There’s one more point we’d like to touch on. During the Think Beyond presentation, Time Inc’s Chief Digital Officer Randall Rothenberg talked about how his company is bringing their publications to webOS 3.0, and will be offering both back catalog pieces and presumably one-off current article purchases, but what about subscriptions? Given recent moves by Apple and Google, a webOS subscription service would make sense to us, but we’re admittedly puzzled by Rothenberg’s hints that current paper subscribers would be able to access the same content free-of-charge on webOS.
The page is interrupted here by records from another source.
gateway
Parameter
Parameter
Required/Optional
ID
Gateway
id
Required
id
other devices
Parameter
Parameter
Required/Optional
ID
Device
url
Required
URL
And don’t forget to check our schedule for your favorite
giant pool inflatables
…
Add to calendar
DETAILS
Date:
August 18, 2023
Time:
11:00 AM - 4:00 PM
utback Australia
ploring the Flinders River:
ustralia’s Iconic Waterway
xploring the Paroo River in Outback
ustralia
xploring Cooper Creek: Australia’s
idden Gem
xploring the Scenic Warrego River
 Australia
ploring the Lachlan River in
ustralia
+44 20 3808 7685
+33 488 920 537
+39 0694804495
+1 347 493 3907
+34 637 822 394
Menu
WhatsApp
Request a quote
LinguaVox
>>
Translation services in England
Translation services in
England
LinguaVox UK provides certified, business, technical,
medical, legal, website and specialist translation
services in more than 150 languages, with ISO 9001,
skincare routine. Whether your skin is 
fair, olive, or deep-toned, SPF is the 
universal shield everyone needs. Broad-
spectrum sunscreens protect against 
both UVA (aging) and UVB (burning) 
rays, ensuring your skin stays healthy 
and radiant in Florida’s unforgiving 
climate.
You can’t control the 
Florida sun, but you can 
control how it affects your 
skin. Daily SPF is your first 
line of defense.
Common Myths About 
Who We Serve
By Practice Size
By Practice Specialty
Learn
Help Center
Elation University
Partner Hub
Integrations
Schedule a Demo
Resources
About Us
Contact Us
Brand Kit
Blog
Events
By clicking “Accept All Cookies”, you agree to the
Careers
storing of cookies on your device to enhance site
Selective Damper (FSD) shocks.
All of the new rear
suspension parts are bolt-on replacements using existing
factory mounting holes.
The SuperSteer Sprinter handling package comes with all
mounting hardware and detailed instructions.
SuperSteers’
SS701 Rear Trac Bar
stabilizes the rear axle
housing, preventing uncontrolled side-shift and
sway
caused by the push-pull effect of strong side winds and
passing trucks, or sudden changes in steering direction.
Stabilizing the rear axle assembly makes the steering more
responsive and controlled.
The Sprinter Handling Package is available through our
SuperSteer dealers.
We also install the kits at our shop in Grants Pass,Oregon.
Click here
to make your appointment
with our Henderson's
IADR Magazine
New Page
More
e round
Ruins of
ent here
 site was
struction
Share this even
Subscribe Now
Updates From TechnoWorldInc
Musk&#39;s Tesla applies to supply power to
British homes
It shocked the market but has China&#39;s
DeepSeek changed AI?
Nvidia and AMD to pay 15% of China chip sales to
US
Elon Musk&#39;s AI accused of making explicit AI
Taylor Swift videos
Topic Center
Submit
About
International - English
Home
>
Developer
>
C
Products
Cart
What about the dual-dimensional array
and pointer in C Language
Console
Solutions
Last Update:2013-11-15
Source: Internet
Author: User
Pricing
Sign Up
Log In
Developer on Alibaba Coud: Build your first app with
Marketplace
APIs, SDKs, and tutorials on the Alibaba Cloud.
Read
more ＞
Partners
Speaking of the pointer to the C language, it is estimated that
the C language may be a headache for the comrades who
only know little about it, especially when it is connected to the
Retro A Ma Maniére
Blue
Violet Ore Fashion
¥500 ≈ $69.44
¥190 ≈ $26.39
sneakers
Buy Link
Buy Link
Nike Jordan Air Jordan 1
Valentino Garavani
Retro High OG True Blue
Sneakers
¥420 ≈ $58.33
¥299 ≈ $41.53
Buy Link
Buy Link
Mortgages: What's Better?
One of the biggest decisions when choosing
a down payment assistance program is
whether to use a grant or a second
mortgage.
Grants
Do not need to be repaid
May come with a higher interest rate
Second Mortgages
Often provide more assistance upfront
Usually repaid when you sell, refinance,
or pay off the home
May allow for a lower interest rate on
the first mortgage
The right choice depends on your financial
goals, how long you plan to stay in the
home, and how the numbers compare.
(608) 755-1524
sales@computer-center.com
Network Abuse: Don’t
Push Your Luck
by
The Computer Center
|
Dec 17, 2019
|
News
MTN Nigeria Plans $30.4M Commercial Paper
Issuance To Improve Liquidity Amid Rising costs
There’s an awful lot of unknowns about webOS 3.0, and it’s really more than we could possibly hope to cover in a single piece like this. Much of that is because there’s still a lot of webOS 3.0 that needs to be hashed out by HP. It’s very much a work-in-progress, as evidenced by the very controlled and scripted demos offered at Think Beyond. While the argument could be made that HP should have waited to reveal the TouchPad and webOS 3.0 until they were ready for primetime, the counterargument can be put forth that they had to announce and get out in front of the impending flood of Android tablets and the next version of the market-defining and –dominating Apple iPad.

So we have another four-to-seven (or more) months during which we’ll be able to find out more about webOS 3.0, and the TouchPad. Hopefully we’ll be able to fill in many of these unknowns as the launch draws nearer, but we wouldn’t be surprised if HP holds back to reveals something new when the TouchPad is finally much closer to release.